Return the lines of the data below in which the string "September" occurs.

===== Information =====

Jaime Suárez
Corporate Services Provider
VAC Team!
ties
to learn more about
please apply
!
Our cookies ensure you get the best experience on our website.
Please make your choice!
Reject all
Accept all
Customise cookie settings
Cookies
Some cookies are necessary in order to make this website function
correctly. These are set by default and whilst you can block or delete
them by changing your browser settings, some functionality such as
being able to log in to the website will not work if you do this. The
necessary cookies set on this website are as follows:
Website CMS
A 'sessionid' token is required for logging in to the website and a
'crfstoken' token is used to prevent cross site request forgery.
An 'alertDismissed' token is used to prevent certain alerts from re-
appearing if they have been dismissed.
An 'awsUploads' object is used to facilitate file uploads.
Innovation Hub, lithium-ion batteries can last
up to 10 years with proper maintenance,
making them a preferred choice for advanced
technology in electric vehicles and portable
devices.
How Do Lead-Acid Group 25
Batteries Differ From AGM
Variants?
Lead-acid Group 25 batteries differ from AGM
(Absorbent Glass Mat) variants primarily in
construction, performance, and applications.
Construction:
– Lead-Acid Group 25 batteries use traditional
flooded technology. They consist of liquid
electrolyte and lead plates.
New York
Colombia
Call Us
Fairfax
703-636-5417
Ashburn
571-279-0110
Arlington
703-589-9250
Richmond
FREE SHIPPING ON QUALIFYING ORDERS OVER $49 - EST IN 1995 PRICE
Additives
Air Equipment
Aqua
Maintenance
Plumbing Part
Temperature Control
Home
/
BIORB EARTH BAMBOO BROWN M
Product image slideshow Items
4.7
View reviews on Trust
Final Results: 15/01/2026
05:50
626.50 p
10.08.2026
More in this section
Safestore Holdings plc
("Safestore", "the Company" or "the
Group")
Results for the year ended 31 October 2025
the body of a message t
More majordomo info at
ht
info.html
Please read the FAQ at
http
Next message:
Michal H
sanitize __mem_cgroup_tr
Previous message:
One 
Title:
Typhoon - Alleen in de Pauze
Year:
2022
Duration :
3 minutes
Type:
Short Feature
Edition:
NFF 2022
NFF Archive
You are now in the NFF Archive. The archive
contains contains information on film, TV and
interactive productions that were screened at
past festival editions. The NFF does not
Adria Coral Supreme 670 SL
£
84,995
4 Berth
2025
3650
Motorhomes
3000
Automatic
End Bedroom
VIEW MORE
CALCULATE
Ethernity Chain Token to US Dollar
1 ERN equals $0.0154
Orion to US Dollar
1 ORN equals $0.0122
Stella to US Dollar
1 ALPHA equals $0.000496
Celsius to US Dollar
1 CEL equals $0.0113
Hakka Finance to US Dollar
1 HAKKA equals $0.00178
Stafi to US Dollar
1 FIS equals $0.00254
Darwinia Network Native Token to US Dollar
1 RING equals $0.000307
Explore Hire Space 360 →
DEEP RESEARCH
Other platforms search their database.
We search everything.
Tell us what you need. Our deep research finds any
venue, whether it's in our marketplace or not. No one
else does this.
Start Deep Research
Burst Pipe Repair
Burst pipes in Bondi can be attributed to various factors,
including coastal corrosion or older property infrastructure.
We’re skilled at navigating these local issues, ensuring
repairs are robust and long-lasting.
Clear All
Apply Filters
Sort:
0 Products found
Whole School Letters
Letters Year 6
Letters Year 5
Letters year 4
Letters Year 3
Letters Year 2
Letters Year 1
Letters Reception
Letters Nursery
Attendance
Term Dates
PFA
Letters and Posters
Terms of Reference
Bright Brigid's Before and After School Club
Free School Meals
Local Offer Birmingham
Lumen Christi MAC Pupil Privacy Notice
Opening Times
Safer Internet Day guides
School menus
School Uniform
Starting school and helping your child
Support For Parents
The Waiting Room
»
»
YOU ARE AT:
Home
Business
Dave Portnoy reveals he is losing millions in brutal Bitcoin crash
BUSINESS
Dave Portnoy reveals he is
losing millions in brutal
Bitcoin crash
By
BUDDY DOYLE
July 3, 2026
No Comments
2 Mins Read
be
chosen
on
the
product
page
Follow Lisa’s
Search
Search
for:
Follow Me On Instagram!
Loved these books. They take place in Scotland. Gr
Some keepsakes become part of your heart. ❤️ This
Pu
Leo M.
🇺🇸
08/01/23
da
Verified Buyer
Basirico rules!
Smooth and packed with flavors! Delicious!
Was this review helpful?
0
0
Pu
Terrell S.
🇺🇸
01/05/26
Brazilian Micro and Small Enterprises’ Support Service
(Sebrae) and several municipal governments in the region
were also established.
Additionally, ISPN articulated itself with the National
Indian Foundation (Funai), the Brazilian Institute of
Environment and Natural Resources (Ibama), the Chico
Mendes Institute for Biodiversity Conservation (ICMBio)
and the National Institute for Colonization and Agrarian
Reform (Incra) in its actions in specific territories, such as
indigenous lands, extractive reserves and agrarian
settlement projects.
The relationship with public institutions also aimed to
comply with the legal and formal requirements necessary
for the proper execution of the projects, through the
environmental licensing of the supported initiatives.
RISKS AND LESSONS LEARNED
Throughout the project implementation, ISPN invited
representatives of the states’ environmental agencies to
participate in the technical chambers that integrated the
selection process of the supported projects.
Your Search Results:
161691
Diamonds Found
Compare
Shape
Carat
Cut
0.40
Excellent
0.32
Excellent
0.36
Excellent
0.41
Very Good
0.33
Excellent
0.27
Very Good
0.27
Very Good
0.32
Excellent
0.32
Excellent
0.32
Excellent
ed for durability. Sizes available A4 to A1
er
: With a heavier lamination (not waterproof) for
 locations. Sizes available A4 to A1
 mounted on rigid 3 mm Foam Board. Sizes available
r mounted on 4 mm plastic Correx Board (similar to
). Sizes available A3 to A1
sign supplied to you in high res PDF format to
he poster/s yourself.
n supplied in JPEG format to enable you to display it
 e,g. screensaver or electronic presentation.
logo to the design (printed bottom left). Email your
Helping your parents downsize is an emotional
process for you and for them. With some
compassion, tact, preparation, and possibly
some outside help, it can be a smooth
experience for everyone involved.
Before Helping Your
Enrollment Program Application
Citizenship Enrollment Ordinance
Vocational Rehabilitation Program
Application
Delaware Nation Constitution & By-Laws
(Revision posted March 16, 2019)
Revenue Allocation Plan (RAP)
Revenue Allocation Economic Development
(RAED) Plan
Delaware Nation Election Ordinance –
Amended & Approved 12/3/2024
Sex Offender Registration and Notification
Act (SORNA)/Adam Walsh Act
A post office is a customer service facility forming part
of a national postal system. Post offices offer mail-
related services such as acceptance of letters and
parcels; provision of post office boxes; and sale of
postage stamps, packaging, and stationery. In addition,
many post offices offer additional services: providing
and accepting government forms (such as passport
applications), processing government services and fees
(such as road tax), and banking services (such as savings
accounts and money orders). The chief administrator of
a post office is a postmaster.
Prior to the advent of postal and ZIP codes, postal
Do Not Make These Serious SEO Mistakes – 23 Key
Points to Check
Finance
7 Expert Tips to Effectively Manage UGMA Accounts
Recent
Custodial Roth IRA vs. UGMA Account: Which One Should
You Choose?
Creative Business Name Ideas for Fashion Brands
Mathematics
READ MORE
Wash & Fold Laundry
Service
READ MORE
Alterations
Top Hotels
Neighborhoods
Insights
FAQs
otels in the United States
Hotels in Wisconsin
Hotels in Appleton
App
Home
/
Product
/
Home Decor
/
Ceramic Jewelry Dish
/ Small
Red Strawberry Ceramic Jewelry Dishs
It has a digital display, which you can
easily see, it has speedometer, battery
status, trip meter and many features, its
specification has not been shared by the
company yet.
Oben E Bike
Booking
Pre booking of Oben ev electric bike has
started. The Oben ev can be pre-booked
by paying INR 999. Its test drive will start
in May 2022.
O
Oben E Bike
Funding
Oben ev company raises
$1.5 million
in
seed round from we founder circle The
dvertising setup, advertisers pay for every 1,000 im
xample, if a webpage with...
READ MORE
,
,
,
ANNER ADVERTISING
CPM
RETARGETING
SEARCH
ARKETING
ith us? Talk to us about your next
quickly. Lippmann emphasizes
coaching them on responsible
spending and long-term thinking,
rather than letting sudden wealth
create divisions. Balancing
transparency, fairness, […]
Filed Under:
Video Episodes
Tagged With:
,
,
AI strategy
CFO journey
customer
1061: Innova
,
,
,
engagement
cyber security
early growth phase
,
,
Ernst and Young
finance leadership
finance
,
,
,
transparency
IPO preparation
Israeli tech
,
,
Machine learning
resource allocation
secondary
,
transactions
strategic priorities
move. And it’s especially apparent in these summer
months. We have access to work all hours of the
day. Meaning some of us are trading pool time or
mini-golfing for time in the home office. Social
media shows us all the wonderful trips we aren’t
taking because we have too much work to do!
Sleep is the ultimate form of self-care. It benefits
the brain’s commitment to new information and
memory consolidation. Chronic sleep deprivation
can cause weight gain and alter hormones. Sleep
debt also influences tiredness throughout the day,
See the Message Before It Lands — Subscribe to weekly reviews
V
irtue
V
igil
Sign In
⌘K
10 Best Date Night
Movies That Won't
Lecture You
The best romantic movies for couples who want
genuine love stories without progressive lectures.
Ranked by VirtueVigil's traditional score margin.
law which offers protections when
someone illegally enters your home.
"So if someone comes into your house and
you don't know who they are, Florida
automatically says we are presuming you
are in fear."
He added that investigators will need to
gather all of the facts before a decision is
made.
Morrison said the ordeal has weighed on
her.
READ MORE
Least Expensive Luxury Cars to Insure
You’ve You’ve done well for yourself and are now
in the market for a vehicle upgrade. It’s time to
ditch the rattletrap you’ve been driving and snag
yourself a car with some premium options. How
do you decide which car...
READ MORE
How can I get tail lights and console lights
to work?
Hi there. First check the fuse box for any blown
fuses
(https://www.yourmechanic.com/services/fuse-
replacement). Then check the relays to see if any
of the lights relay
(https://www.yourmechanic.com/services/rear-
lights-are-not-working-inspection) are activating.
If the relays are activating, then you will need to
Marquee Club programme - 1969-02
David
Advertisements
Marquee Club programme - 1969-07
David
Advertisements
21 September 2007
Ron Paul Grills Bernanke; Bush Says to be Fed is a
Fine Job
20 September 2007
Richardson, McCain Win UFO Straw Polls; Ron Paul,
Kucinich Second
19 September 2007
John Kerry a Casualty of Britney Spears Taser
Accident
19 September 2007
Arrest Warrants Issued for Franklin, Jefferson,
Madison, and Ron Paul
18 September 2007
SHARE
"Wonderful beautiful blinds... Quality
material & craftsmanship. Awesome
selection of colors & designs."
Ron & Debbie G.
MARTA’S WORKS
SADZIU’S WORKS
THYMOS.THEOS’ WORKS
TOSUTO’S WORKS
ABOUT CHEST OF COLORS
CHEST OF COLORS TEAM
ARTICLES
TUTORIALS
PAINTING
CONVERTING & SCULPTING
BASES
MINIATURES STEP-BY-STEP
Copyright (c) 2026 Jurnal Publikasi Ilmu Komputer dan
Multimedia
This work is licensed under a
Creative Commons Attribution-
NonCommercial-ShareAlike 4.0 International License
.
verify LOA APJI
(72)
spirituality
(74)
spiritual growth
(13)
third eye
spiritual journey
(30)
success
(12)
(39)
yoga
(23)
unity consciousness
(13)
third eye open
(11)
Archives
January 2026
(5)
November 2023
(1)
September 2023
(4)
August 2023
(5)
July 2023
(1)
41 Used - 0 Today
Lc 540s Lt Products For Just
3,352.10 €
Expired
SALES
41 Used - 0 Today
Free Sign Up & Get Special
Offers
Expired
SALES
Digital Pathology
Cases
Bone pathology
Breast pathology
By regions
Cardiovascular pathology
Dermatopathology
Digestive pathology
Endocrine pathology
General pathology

=====

Solution to this problem:
21 September 2007
20 September 2007
19 September 2007
19 September 2007
18 September 2007
September 2023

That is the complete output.